=== Section Start ===
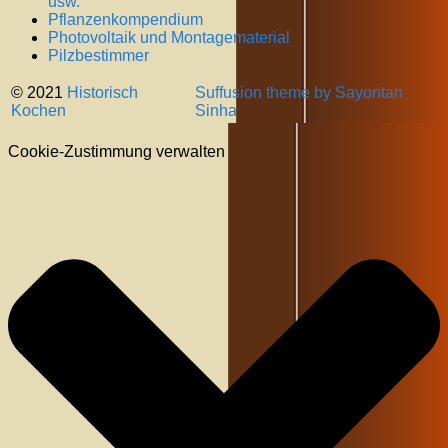
usw.
Pflanzenkompendium
Photovoltaik und Montagematerial
Pilzbestimmer
© 2021
Historisch
Suffusion theme by Sayontan
Kochen
Sinha
Cookie-Zustimmung verwalten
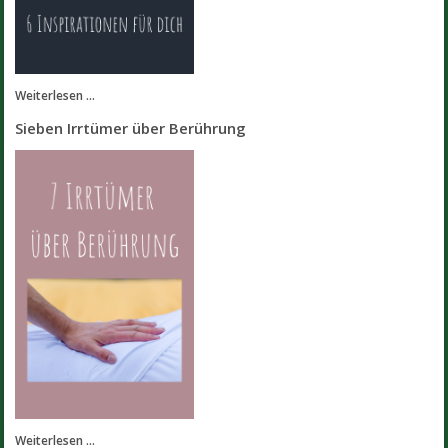
Weiterlesen ...
Sieben Irrtümer über Berührung
Weiterlesen ...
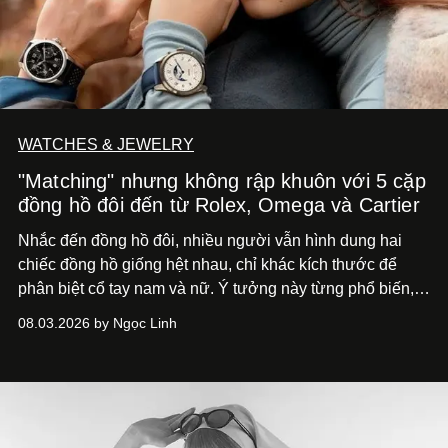
WATCHES & JEWELRY
"Matching" nhưng không rập khuôn với 5 cặp
đồng hồ đôi đến từ Rolex, Omega và Cartier
Nhắc đến đồng hồ đôi, nhiều người vẫn hình dung hai
chiếc đồng hồ giống hệt nhau, chỉ khác kích thước để
phân biệt cổ tay nam và nữ. Ý tưởng này từng phổ biến,
song cũng vô tình khiến khái niệm đồng hồ đôi trở nên
08.03.2026 by Ngọc Linh
khá rập khuôn. Nói lời tạm biết hai phiên bản nam nữ
giống nhau y đúc, các nhà chế tác hiện này không còn
mải miết tìm kiếm sự đồng nhất tuyệt đối. Họ để những
đường nét, tỷ lệ và bảng màu nối liền hai thiết kế, dù mỗi
phiên bản vẫn mang linh hồn riêng.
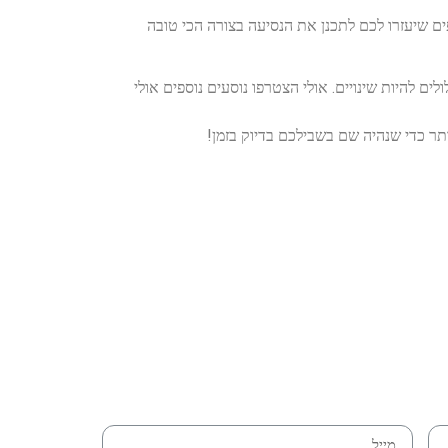
ם שיעזרו לכם לתכנן את הנסיעה בצורה הכי טובה
ם להיות שינויים. אולי הצטרפו נוסעים נוספים אולי
תר כדי שנהיה שם בשבילכם בדיוק בזמן!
=== Section End ===
What is required: Print every line of the material above without altering it, and leave the pictures out.

Your solution:
usw.
Pflanzenkompendium
Photovoltaik und Montagematerial
Pilzbestimmer
© 2021
Historisch
Suffusion theme by Sayontan
Kochen
Sinha
Cookie-Zustimmung verwalten
Weiterlesen ...
Sieben Irrtümer über Berührung
Weiterlesen ...
WATCHES & JEWELRY
"Matching" nhưng không rập khuôn với 5 cặp
đồng hồ đôi đến từ Rolex, Omega và Cartier
Nhắc đến đồng hồ đôi, nhiều người vẫn hình dung hai
chiếc đồng hồ giống hệt nhau, chỉ khác kích thước để
phân biệt cổ tay nam và nữ. Ý tưởng này từng phổ biến,
song cũng vô tình khiến khái niệm đồng hồ đôi trở nên
08.03.2026 by Ngọc Linh
khá rập khuôn. Nói lời tạm biết hai phiên bản nam nữ
giống nhau y đúc, các nhà chế tác hiện này không còn
mải miết tìm kiếm sự đồng nhất tuyệt đối. Họ để những
đường nét, tỷ lệ và bảng màu nối liền hai thiết kế, dù mỗi
phiên bản vẫn mang linh hồn riêng.
ם שיעזרו לכם לתכנן את הנסיעה בצורה הכי טובה
ם להיות שינויים. אולי הצטרפו נוסעים נוספים אולי
תר כדי שנהיה שם בשבילכם בדיוק בזמן!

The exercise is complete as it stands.